Work instructions:
All entries, exactly as written, should be output again.

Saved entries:
+++

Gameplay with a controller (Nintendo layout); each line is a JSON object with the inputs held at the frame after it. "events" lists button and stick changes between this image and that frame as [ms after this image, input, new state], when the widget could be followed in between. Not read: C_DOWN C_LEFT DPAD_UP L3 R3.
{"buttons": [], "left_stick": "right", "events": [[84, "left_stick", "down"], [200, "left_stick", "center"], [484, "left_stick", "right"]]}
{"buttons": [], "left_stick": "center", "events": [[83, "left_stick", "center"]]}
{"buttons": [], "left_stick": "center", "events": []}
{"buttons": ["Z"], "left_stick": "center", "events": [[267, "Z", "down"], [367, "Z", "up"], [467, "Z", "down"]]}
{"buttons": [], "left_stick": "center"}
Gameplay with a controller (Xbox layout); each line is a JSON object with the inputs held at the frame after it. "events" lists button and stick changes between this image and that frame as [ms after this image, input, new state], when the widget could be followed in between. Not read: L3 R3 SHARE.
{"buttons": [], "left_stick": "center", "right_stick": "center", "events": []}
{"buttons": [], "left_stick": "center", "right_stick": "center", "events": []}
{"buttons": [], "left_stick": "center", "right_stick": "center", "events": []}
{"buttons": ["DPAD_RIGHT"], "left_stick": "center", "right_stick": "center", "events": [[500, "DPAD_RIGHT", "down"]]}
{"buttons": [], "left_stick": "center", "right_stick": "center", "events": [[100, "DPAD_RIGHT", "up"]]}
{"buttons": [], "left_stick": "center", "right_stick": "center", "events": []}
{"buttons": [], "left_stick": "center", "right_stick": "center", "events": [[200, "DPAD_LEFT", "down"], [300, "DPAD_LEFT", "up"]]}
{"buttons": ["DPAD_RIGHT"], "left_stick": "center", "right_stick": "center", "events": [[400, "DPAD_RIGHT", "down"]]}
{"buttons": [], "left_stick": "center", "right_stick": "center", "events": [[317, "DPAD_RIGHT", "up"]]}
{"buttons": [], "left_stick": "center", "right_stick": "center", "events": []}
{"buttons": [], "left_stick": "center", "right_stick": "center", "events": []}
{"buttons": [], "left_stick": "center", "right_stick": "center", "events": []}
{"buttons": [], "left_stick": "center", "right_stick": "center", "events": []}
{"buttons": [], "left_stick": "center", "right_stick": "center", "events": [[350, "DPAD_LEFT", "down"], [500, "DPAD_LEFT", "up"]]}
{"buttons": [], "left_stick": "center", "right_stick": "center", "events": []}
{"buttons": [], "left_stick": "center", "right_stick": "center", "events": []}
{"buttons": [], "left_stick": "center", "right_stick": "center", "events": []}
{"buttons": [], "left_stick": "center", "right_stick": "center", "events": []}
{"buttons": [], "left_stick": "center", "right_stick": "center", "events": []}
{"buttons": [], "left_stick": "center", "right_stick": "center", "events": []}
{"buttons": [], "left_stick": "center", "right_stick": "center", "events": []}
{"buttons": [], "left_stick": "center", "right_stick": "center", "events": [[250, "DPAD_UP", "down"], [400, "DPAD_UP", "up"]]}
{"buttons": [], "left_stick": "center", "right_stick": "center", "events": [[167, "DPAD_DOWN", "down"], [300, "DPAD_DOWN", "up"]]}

+++

Response to this task:
Gameplay with a controller (Nintendo layout); each line is a JSON object with the inputs held at the frame after it. "events" lists button and stick changes between this image and that frame as [ms after this image, input, new state], when the widget could be followed in between. Not read: C_DOWN C_LEFT DPAD_UP L3 R3.
{"buttons": [], "left_stick": "right", "events": [[84, "left_stick", "down"], [200, "left_stick", "center"], [484, "left_stick", "right"]]}
{"buttons": [], "left_stick": "center", "events": [[83, "left_stick", "center"]]}
{"buttons": [], "left_stick": "center", "events": []}
{"buttons": ["Z"], "left_stick": "center", "events": [[267, "Z", "down"], [367, "Z", "up"], [467, "Z", "down"]]}
{"buttons": [], "left_stick": "center"}
Gameplay with a controller (Xbox layout); each line is a JSON object with the inputs held at the frame after it. "events" lists button and stick changes between this image and that frame as [ms after this image, input, new state], when the widget could be followed in between. Not read: L3 R3 SHARE.
{"buttons": [], "left_stick": "center", "right_stick": "center", "events": []}
{"buttons": [], "left_stick": "center", "right_stick": "center", "events": []}
{"buttons": [], "left_stick": "center", "right_stick": "center", "events": []}
{"buttons": ["DPAD_RIGHT"], "left_stick": "center", "right_stick": "center", "events": [[500, "DPAD_RIGHT", "down"]]}
{"buttons": [], "left_stick": "center", "right_stick": "center", "events": [[100, "DPAD_RIGHT", "up"]]}
{"buttons": [], "left_stick": "center", "right_stick": "center", "events": []}
{"buttons": [], "left_stick": "center", "right_stick": "center", "events": [[200, "DPAD_LEFT", "down"], [300, "DPAD_LEFT", "up"]]}
{"buttons": ["DPAD_RIGHT"], "left_stick": "center", "right_stick": "center", "events": [[400, "DPAD_RIGHT", "down"]]}
{"buttons": [], "left_stick": "center", "right_stick": "center", "events": [[317, "DPAD_RIGHT", "up"]]}
{"buttons": [], "left_stick": "center", "right_stick": "center", "events": []}
{"buttons": [], "left_stick": "center", "right_stick": "center", "events": []}
{"buttons": [], "left_stick": "center", "right_stick": "center", "events": []}
{"buttons": [], "left_stick": "center", "right_stick": "center", "events": []}
{"buttons": [], "left_stick": "center", "right_stick": "center", "events": [[350, "DPAD_LEFT", "down"], [500, "DPAD_LEFT", "up"]]}
{"buttons": [], "left_stick": "center", "right_stick": "center", "events": []}
{"buttons": [], "left_stick": "center", "right_stick": "center", "events": []}
{"buttons": [], "left_stick": "center", "right_stick": "center", "events": []}
{"buttons": [], "left_stick": "center", "right_stick": "center", "events": []}
{"buttons": [], "left_stick": "center", "right_stick": "center", "events": []}
{"buttons": [], "left_stick": "center", "right_stick": "center", "events": []}
{"buttons": [], "left_stick": "center", "right_stick": "center", "events": []}
{"buttons": [], "left_stick": "center", "right_stick": "center", "events": [[250, "DPAD_UP", "down"], [400, "DPAD_UP", "up"]]}
{"buttons": [], "left_stick": "center", "right_stick": "center", "events": [[167, "DPAD_DOWN", "down"], [300, "DPAD_DOWN", "up"]]}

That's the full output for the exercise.